Art From The Deep Woods: Mushrooms and Moss

Inspired by the crispness of fall, and an invigorating trip to the Adirondacks to visit my friend Eliza, I’ve been noticing mushrooms and moss. While shells and driftwood reflect the brightness of summer, umbrella-topped mushrooms and velvety deep green moss set the mood for fall.

Shelf mushrooms are probably my favorite type of mushroom to forage for. They illuminate the woods of the High Peaks Region of the Adirondacks with their salmon color and oversized caps. Deep inside fertile forests, shelf mushrooms can be found jutting off live trees and downed limbs. These mushrooms thrive in damp, dark spaces. They make hunting for non-poisonous, non-edible mushrooms a treat to find because these shelf mushrooms can be easily transformed into an interesting piece of art. Read more about these wild mushrooms here.

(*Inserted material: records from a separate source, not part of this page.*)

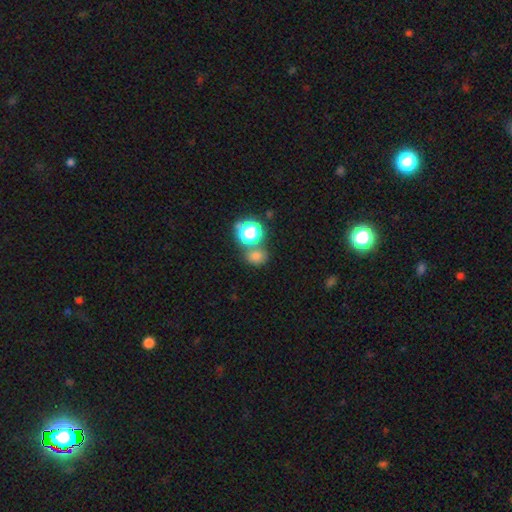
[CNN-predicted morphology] Overall: smooth (70%). How rounded: round (69%). Merging: none (65%).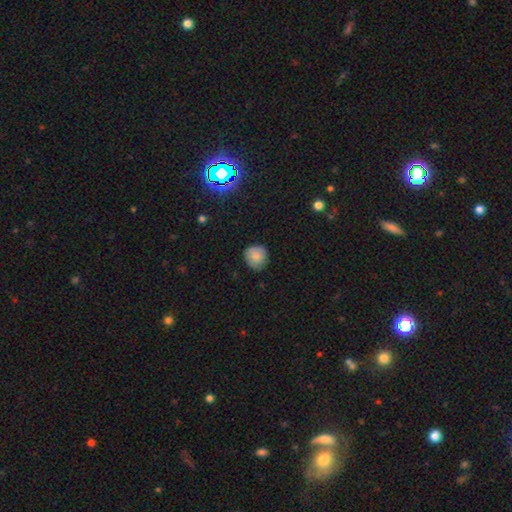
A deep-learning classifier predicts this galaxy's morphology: Q: Smooth or featured?
A: smooth (76%); runner-up: featured or disk (15%)
Q: How rounded?
A: round (89%); runner-up: in between (10%)
Q: Merging?
A: none (77%); runner-up: minor disturbance (18%)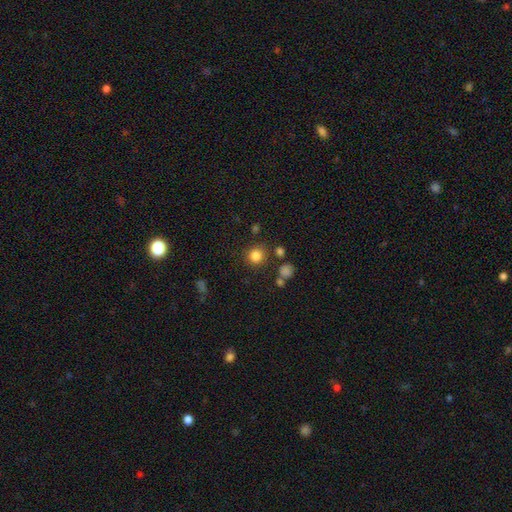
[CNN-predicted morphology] Q: Smooth or featured?
A: smooth (82%); runner-up: star or artifact (13%)
Q: How rounded?
A: round (90%); runner-up: in between (9%)
Q: Merging?
A: none (83%); runner-up: minor disturbance (9%)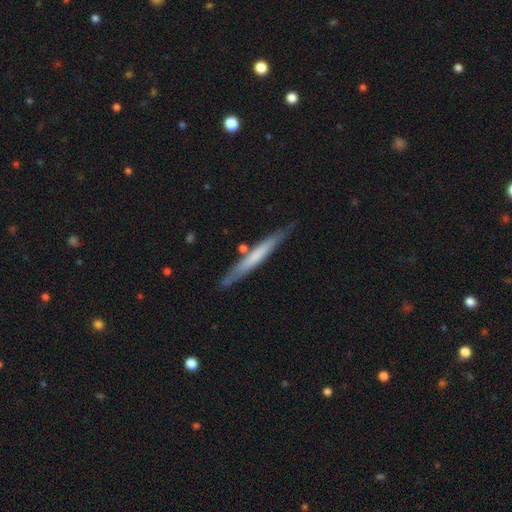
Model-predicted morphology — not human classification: smooth-or-featured: smooth: 52% | featured or disk: 43% | star or artifact: 5%
  how-rounded: cigar-shaped: 96% | in between: 3% | round: 1%
  merging: none: 81% | minor disturbance: 13% | merger: 4% | major disturbance: 2%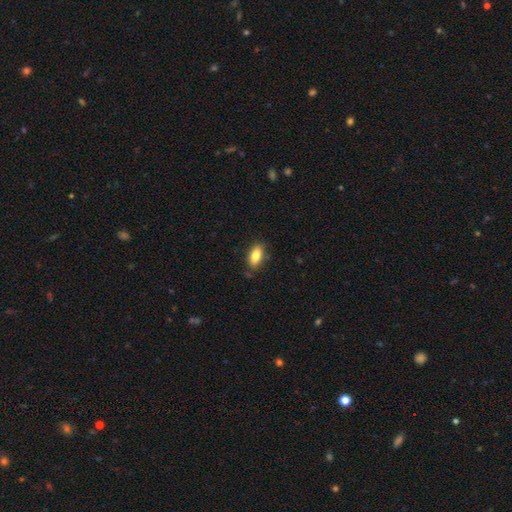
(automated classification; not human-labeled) This is clearly a smooth galaxy (82%). How rounded: clearly in between (88%). Merging: likely none (79%).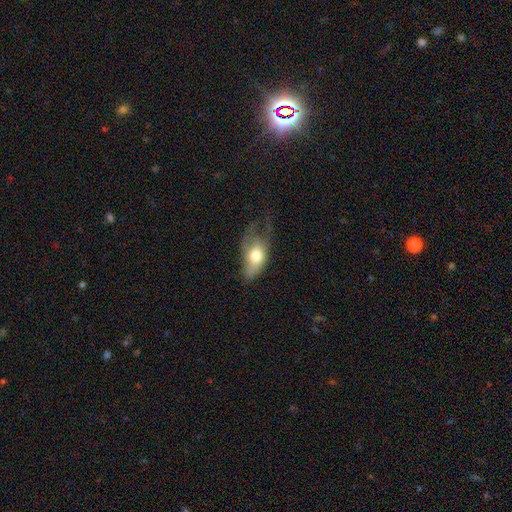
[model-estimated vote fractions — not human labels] smooth_or_featured: smooth (p=0.65) [alt: featured or disk p=0.28]
how_rounded: in between (p=0.88) [alt: round p=0.08]
merging: major disturbance (p=0.46) [alt: minor disturbance p=0.31]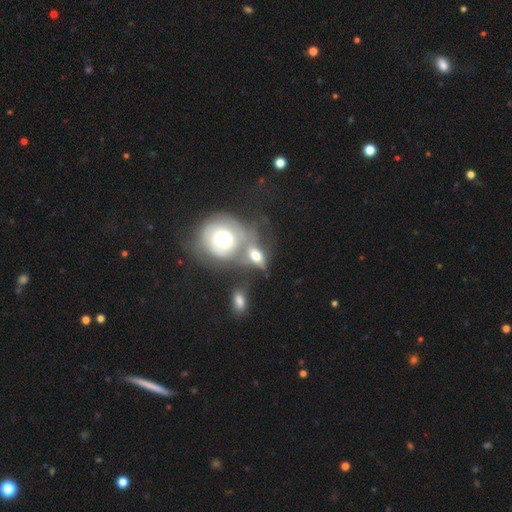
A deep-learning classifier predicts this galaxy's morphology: Smooth or featured? smooth (52%)
How rounded? in between (63%)
Merging? merger (48%)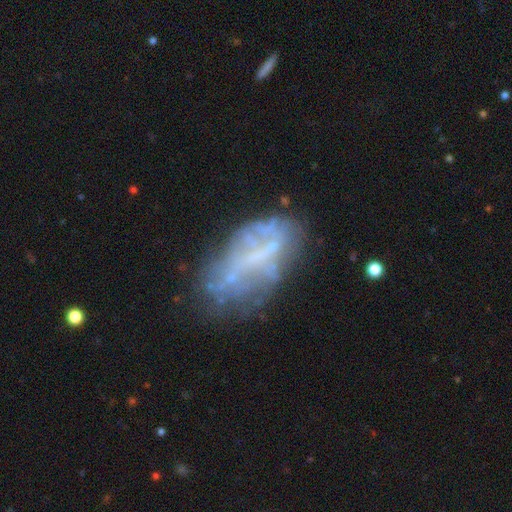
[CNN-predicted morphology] smooth-or-featured: featured or disk: 58% | smooth: 27% | star or artifact: 14%
  disk-edge-on: no: 93% | yes: 7%
    bar: no: 72% | weak: 17% | strong: 11%
    has-spiral-arms: no: 86% | yes: 14%
    bulge-size: none: 72% | small: 19% | moderate: 7% | large: 2% | dominant: 1%
  merging: none: 46% | minor disturbance: 23% | major disturbance: 23% | merger: 8%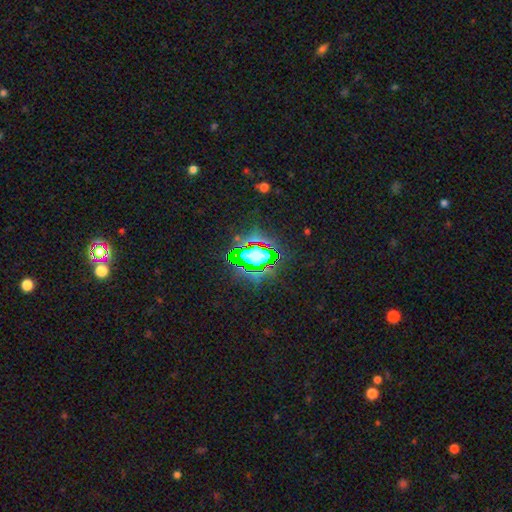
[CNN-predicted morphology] smooth_or_featured: star or artifact (p=0.70) [alt: smooth p=0.18]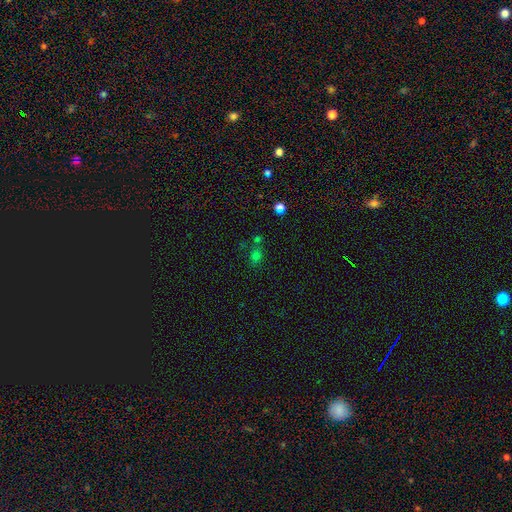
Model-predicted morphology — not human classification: smooth 63%, star or artifact 30%, featured or disk 8%. Down the decision tree: how rounded — in between (55%); merging — none (59%).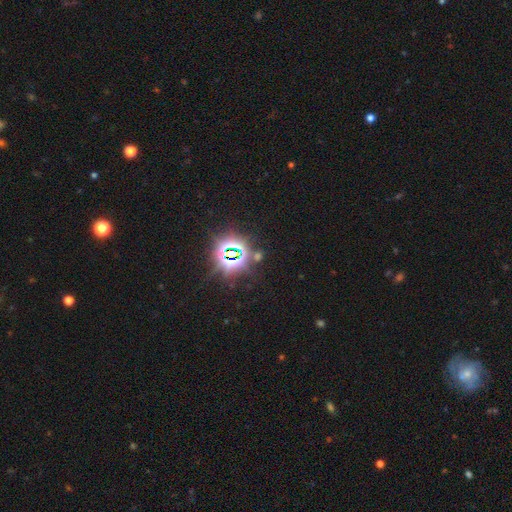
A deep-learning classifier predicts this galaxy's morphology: Smooth or featured? star or artifact (82%)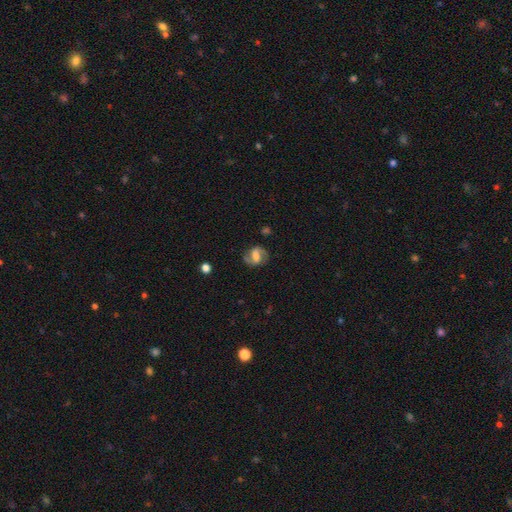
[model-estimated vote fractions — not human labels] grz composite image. It shows a featured or disk galaxy (75%) with a weak bar (42%), 2 (91%) medium (50%) spiral arms (93%) and a moderate central bulge (34%). Merging: none (78%).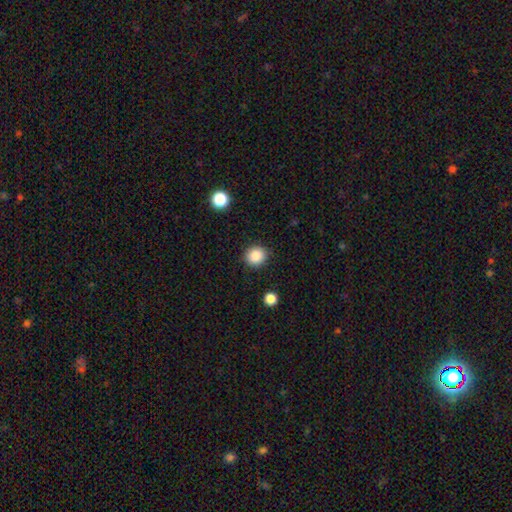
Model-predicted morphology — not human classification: smooth_or_featured: smooth (p=0.87) [alt: star or artifact p=0.10]
how_rounded: round (p=0.87) [alt: in between p=0.12]
merging: none (p=0.90) [alt: minor disturbance p=0.07]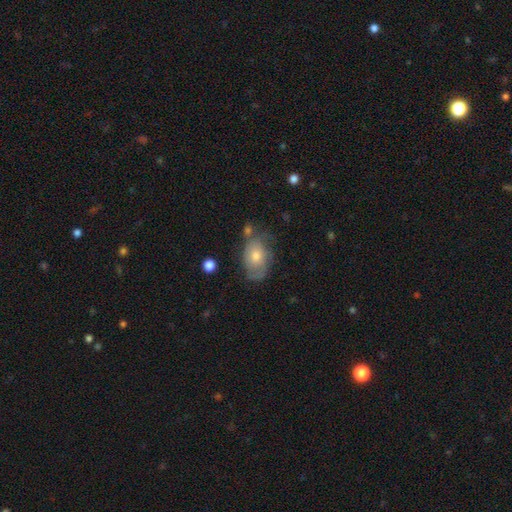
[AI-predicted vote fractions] Smooth or featured? Predicted: featured or disk (p=0.49). Merging? Predicted: none (p=0.58).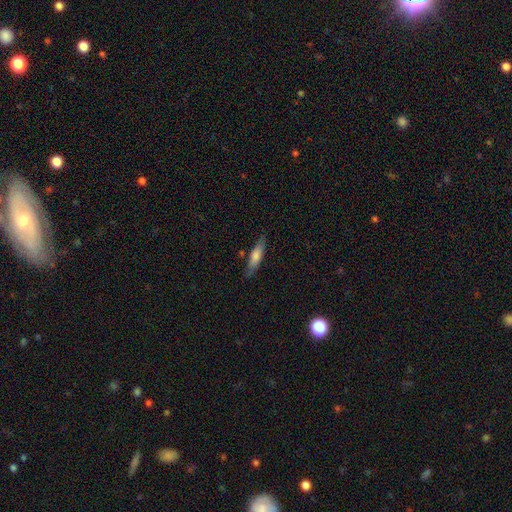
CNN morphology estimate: Smooth or featured? Predicted: smooth (p=0.62). How rounded? Predicted: cigar-shaped (p=0.78). Merging? Predicted: none (p=0.82).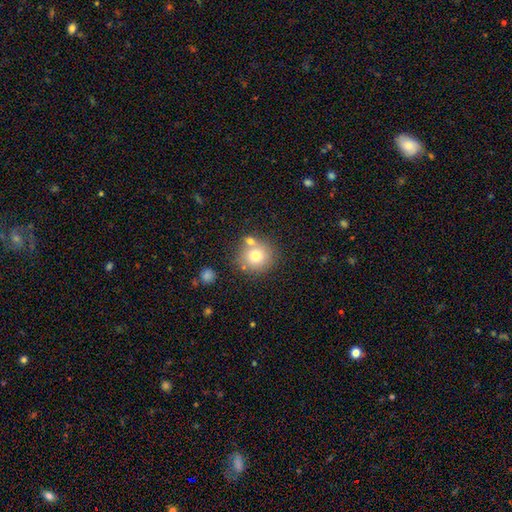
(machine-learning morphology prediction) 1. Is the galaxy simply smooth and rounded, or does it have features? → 74% smooth, 14% featured or disk, 11% star or artifact.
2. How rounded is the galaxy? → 90% round, 9% in between, 1% cigar-shaped.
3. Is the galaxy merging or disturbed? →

My family has fond memories of visiting Keene Valley and hiking the trails along the Ausable River to collect these fungi to make art with. Shelf mushrooms change color when bruised. My kids would draw fine lines on the inner surface of the mushroom by etching with a sharp pointy object. It’s like soft carving on a block of wood. I spotted a fine example of shelf mushroom art (above) sitting on the mantle of a grand fireplace at the Ausable Club.

Another natural wonder found along Adirondack trails is moss. This lush plant rises in moist places and cushions the rock faces that anchor the forest floor. Moss is beautiful to look at, but did you know moss can be painted with too?

Images of moss wall art graffiti have been making the rounds of the blogosphere for a while now. Every time images of moss graffiti pop up on my computer screen, I find it delightfully whimsical to see the words and murals painted with moss. It’s the ultimate garden wallpaper. Moss graffiti can be spray-painted onto a surface. It creates a naturally organic paint, as opposed to traditional enamel based aerosol sprays. If you love the look of moss graffiti, try this recipe (adapted from this Apartment Therapy post):

Moss Wall Art Graffiti

What You’ll Need:
Handfulls of Moss
1-2 Tablespoons Sugar
1/2 cup Buttermilk
Water
Blender
Covered Container
Paint Brush
Chalk
Spray Mist Bottle

What To Do:
1. Collect moss.
2. Clean the dirt off the moss.
3. Sketch out the image onto the surface with chalk.
4. Place moss in the blender.
5. Add sugar and buttermilk
6. Blend until thick like a milkshake. If it gets too thick, add some water.
7. Pour into container.
8. With the paintbrush, create your design on the surface.
9. Leftover moss can be stored in the refrigerator and reapplied if needed.
10. Spray your moss wall art daily with water.
11. The design should start to spread over the area.

Here is another recipe from Stories From Space that uses beer instead of buttermilk.

Let’s celebrate fall in all its natural beauty! What inspires you in autumn?